Task to complete: Lay out the text read from all the records as one numbered list, with each line as its own item and blank lines left out. Leave the pictures out of the answer.

Dataset extract:
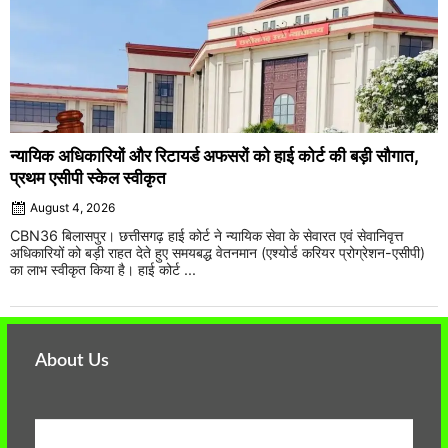
न्यायिक अधिकारियों और रिटायर्ड अफसरों को हाई कोर्ट की बड़ी सौगात,
प्रथम एसीपी स्केल स्वीकृत
August 4, 2026
CBN36 बिलासपुर। छत्तीसगढ़ हाई कोर्ट ने न्यायिक सेवा के सेवारत एवं सेवानिवृत्त
अधिकारियों को बड़ी राहत देते हुए समयबद्ध वेतनमान (एश्योर्ड करियर प्रोग्रेशन-एसीपी)
का लाभ स्वीकृत किया है। हाई कोर्ट ...
About Us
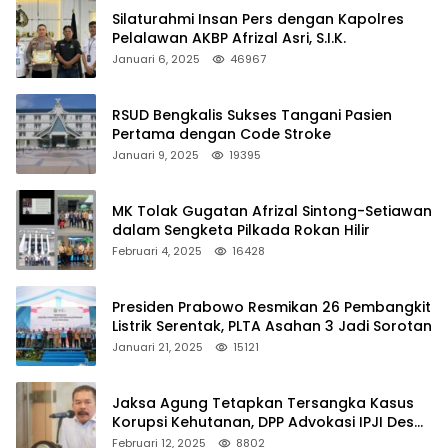
Silaturahmi Insan Pers dengan Kapolres
Pelalawan AKBP Afrizal Asri, S.I.K.
Januari 6, 2025
46967
RSUD Bengkalis Sukses Tangani Pasien
Pertama dengan Code Stroke
Januari 9, 2025
19395
MK Tolak Gugatan Afrizal Sintong-Setiawan
dalam Sengketa Pilkada Rokan Hilir
Februari 4, 2025
16428
Presiden Prabowo Resmikan 26 Pembangkit
Listrik Serentak, PLTA Asahan 3 Jadi Sorotan
Januari 21, 2025
15121
Jaksa Agung Tetapkan Tersangka Kasus
Korupsi Kehutanan, DPP Advokasi IPJI Desak
Pengusutan Pajak RAPP
Februari 12, 2025
8802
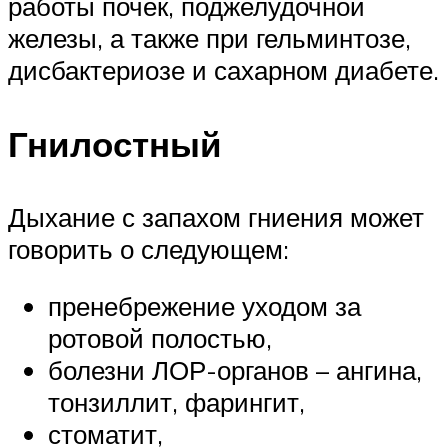
работы почек, поджелудочной
железы, а также при гельминтозе,
дисбактериозе и сахарном диабете.
Гнилостный
Дыхание с запахом гниения может
говорить о следующем:
пренебрежение уходом за
ротовой полостью,
болезни ЛОР-органов – ангина,
тонзиллит, фарингит,
стоматит,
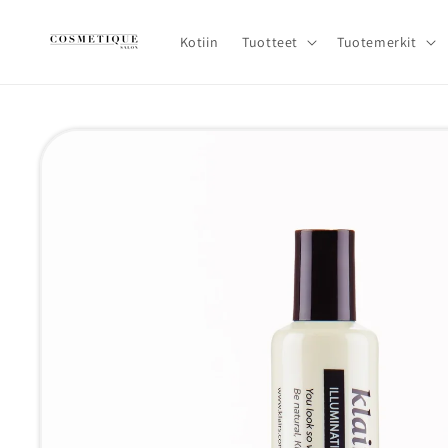
Ohita ja
siirry
sisältöön
Kotiin
Tuotteet
Tuotemerkit
Siirry
tuotetietoihin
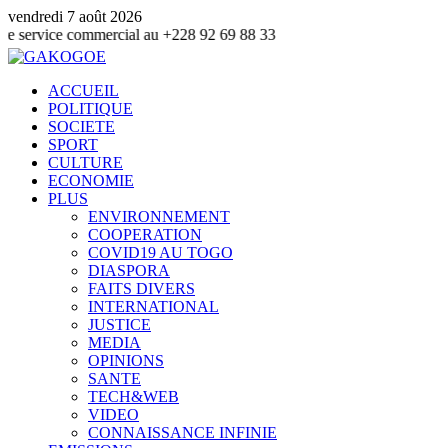
vendredi 7 août 2026
e commercial au +228 92 69 88 33
ACCUEIL
POLITIQUE
SOCIETE
SPORT
CULTURE
ECONOMIE
PLUS
ENVIRONNEMENT
COOPERATION
COVID19 AU TOGO
DIASPORA
FAITS DIVERS
INTERNATIONAL
JUSTICE
MEDIA
OPINIONS
SANTE
TECH&WEB
VIDEO
CONNAISSANCE INFINIE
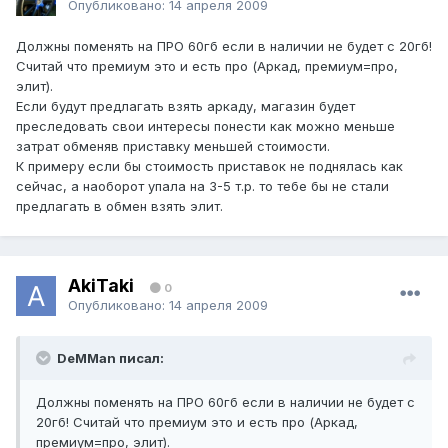
Опубликовано:
14 апреля 2009
Должны поменять на ПРО 60гб если в наличии не будет с 20гб!
Считай что премиум это и есть про (Аркад, премиум=про,
элит).
Если будут предлагать взять аркаду, магазин будет
преследовать свои интересы понести как можно меньше
затрат обменяв приставку меньшей стоимости.
К примеру если бы стоимость приставок не поднялась как
сейчас, а наоборот упала на 3-5 т.р. то тебе бы не стали
предлагать в обмен взять элит.
AkiTaki
0
Опубликовано:
14 апреля 2009
DeMMan писал:
Должны поменять на ПРО 60гб если в наличии не будет с
20гб! Считай что премиум это и есть про (Аркад,
премиум=про, элит).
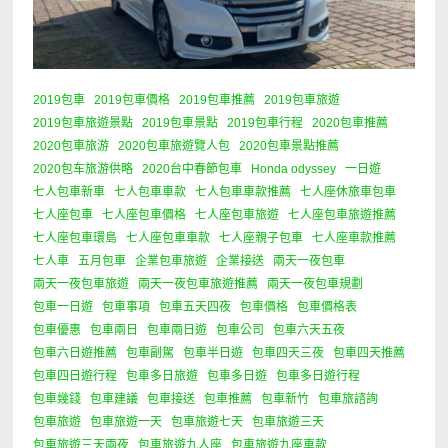
2019包車
2019包車價格
2019包車推薦
2019包車旅遊
2019包車旅遊景點
2019包車景點
2019包車行程
2020包車推薦
2020包車旅游
2020包車旅遊覽人包
2020包車景點推薦
2020包车旅游供略
2020台中春節包車
Honda odyssey
一日遊
七人包車新車
七人包車車款
七人包車車款推薦
七人座休旅車包車
七人座包車
七人座包車價格
七人座包車旅遊
七人座包車旅遊推薦
七人座包車環島
七人座包車車款
七人座親子包車
七人座車款推薦
七人車
五月包車
企業包車旅遊
企業接送
兩天一夜包車
兩天一夜包車旅遊
兩天一夜包車旅遊推薦
兩天一夜包車規劃
包車一日遊
包車事項
包車五天四夜
包車價格
包車價格表
包車優惠
包車兩日
包車兩日遊
包車公司
包車六天五夜
包車六日遊推薦
包車副駕
包車半日遊
包車四天三夜
包車四天推薦
包車四日遊行程
包車多日旅遊
包車多日遊
包車多日遊行程
包車幾錢
包車建議
包車接送
包車推薦
包車新竹
包車旅諮詢
包車旅遊
包車旅遊一天
包車旅遊七天
包車旅遊三天
包車旅遊三天兩夜
包車旅遊九人座
包車旅遊九座車款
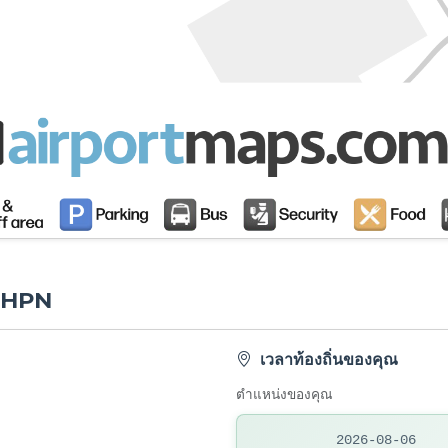
น HPN
เวลาท้องถิ่นของคุณ
ตำแหน่งของคุณ
2026-08-06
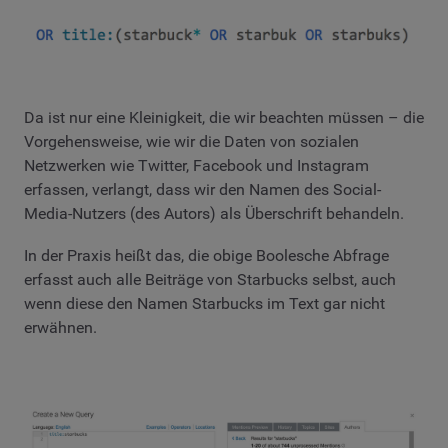
Da ist nur eine Kleinigkeit, die wir beachten müssen – die
Vorgehensweise, wie wir die Daten von sozialen
Netzwerken wie Twitter, Facebook und Instagram
erfassen, verlangt, dass wir den Namen des Social-
Media-Nutzers (des Autors) als Überschrift behandeln.
In der Praxis heißt das, die obige Boolesche Abfrage
erfasst auch alle Beiträge von Starbucks selbst, auch
wenn diese den Namen Starbucks im Text gar nicht
erwähnen.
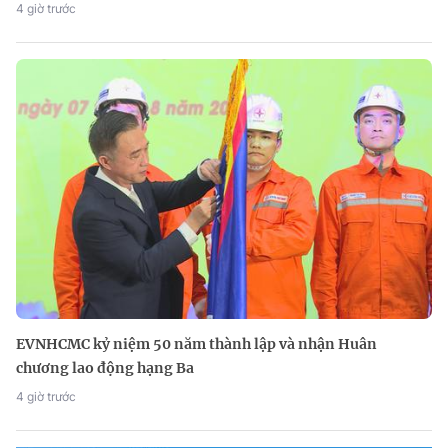
4 giờ trước
EVNHCMC kỷ niệm 50 năm thành lập và nhận Huân
chương lao động hạng Ba
4 giờ trước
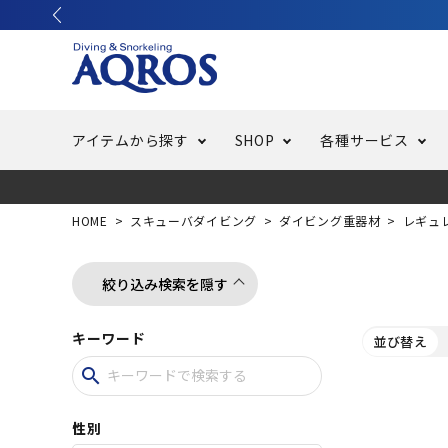
アイテムから探す
SHOP
各種サービス
ラッシュガード・水着・マリンウェア
池袋店／IKEBUKURO
バッテリー交換
ニュース
ご利用ガイド
ウエッ
オーバ
特集
はじめ
HOME
スキューバダイビング
ダイビング重器材
レギュ
フリースタイルダイビング
でしか
LINE ID連携でお買い物が便利に
スキュ
ちょい
メルマ
絞り込み検索を隠す
キーワード
並び替え
バッグ・ケース
求人
ウエイ
search
スピア・銛（モリ）
スイミ
性別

Answer for the task:
1. न्यायिक अधिकारियों और रिटायर्ड अफसरों को हाई कोर्ट की बड़ी सौगात,
2. प्रथम एसीपी स्केल स्वीकृत
3. August 4, 2026
4. CBN36 बिलासपुर। छत्तीसगढ़ हाई कोर्ट ने न्यायिक सेवा के सेवारत एवं सेवानिवृत्त
5. अधिकारियों को बड़ी राहत देते हुए समयबद्ध वेतनमान (एश्योर्ड करियर प्रोग्रेशन-एसीपी)
6. का लाभ स्वीकृत किया है। हाई कोर्ट ...
7. About Us
8. Silaturahmi Insan Pers dengan Kapolres
9. Pelalawan AKBP Afrizal Asri, S.I.K.
10. Januari 6, 2025
11. 46967
12. RSUD Bengkalis Sukses Tangani Pasien
13. Pertama dengan Code Stroke
14. Januari 9, 2025
15. 19395
16. MK Tolak Gugatan Afrizal Sintong-Setiawan
17. dalam Sengketa Pilkada Rokan Hilir
18. Februari 4, 2025
19. 16428
20. Presiden Prabowo Resmikan 26 Pembangkit
21. Listrik Serentak, PLTA Asahan 3 Jadi Sorotan
22. Januari 21, 2025
23. 15121
24. Jaksa Agung Tetapkan Tersangka Kasus
25. Korupsi Kehutanan, DPP Advokasi IPJI Desak
26. Pengusutan Pajak RAPP
27. Februari 12, 2025
28. 8802
29. работы почек, поджелудочной
30. железы, а также при гельминтозе,
31. дисбактериозе и сахарном диабете.
32. Гнилостный
33. Дыхание с запахом гниения может
34. говорить о следующем:
35. пренебрежение уходом за
36. ротовой полостью,
37. болезни ЛОР-органов – ангина,
38. тонзиллит, фарингит,
39. стоматит,
40. Ohita ja
41. siirry
42. sisältöön
43. Kotiin
44. Tuotteet
45. Tuotemerkit
46. Siirry
47. tuotetietoihin
48. vendredi 7 août 2026
49. e commercial au +228 92 69 88 33
50. ACCUEIL
51. POLITIQUE
52. SOCIETE
53. SPORT
54. CULTURE
55. ECONOMIE
56. PLUS
57. ENVIRONNEMENT
58. COOPERATION
59. COVID19 AU TOGO
60. DIASPORA
61. FAITS DIVERS
62. INTERNATIONAL
63. JUSTICE
64. MEDIA
65. OPINIONS
66. SANTE
67. TECH&WEB
68. VIDEO
69. CONNAISSANCE INFINIE
70. Опубликовано:
71. 14 апреля 2009
72. Должны поменять на ПРО 60гб если в наличии не будет с 20гб!
73. Считай что премиум это и есть про (Аркад, премиум=про,
74. элит).
75. Если будут предлагать взять аркаду, магазин будет
76. преследовать свои интересы понести как можно меньше
77. затрат обменяв приставку меньшей стоимости.
78. К примеру если бы стоимость приставок не поднялась как
79. сейчас, а наоборот упала на 3-5 т.р. то тебе бы не стали
80. предлагать в обмен взять элит.
81. AkiTaki
82. 0
83. Опубликовано:
84. 14 апреля 2009
85. DeMMan писал:
86. Должны поменять на ПРО 60гб если в наличии не будет с
87. 20гб! Считай что премиум это и есть про (Аркад,
88. премиум=про, элит).
89. 2019包車
90. 2019包車價格
91. 2019包車推薦
92. 2019包車旅遊
93. 2019包車旅遊景點
94. 2019包車景點
95. 2019包車行程
96. 2020包車推薦
97. 2020包車旅游
98. 2020包車旅遊覽人包
99. 2020包車景點推薦
100. 2020包车旅游供略
101. 2020台中春節包車
102. Honda odyssey
103. 一日遊
104. 七人包車新車
105. 七人包車車款
106. 七人包車車款推薦
107. 七人座休旅車包車
108. 七人座包車
109. 七人座包車價格
110. 七人座包車旅遊
111. 七人座包車旅遊推薦
112. 七人座包車環島
113. 七人座包車車款
114. 七人座親子包車
115. 七人座車款推薦
116. 七人車
117. 五月包車
118. 企業包車旅遊
119. 企業接送
120. 兩天一夜包車
121. 兩天一夜包車旅遊
122. 兩天一夜包車旅遊推薦
123. 兩天一夜包車規劃
124. 包車一日遊
125. 包車事項
126. 包車五天四夜
127. 包車價格
128. 包車價格表
129. 包車優惠
130. 包車兩日
131. 包車兩日遊
132. 包車公司
133. 包車六天五夜
134. 包車六日遊推薦
135. 包車副駕
136. 包車半日遊
137. 包車四天三夜
138. 包車四天推薦
139. 包車四日遊行程
140. 包車多日旅遊
141. 包車多日遊
142. 包車多日遊行程
143. 包車幾錢
144. 包車建議
145. 包車接送
146. 包車推薦
147. 包車新竹
148. 包車旅諮詢
149. 包車旅遊
150. 包車旅遊一天
151. 包車旅遊七天
152. 包車旅遊三天
153. 包車旅遊三天兩夜
154. 包車旅遊九人座
155. 包車旅遊九座車款
156. น HPN
157. เวลาท้องถิ่นของคุณ
158. ตำแหน่งของคุณ
159. 2026-08-06
160. Da ist nur eine Kleinigkeit, die wir beachten müssen – die
161. Vorgehensweise, wie wir die Daten von sozialen
162. Netzwerken wie Twitter, Facebook und Instagram
163. erfassen, verlangt, dass wir den Namen des Social-
164. Media-Nutzers (des Autors) als Überschrift behandeln.
165. In der Praxis heißt das, die obige Boolesche Abfrage
166. erfasst auch alle Beiträge von Starbucks selbst, auch
167. wenn diese den Namen Starbucks im Text gar nicht
168. erwähnen.
169. 4 giờ trước
170. EVNHCMC kỷ niệm 50 năm thành lập và nhận Huân
171. chương lao động hạng Ba
172. 4 giờ trước
173. アイテムから探す
174. SHOP
175. 各種サービス
176. ラッシュガード・水着・マリンウェア
177. 池袋店／IKEBUKURO
178. バッテリー交換
179. ニュース
180. ご利用ガイド
181. ウエッ
182. オーバ
183. 特集
184. はじめ
185. HOME
186. スキューバダイビング
187. ダイビング重器材
188. レギュ
189. フリースタイルダイビング
190. でしか
191. LINE ID連携でお買い物が便利に
192. スキュ
193. ちょい
194. メルマ
195. 絞り込み検索を隠す
196. キーワード
197. 並び替え
198. バッグ・ケース
199. 求人
200. ウエイ
201. search
202. スピア・銛（モリ）
203. スイミ
204. 性別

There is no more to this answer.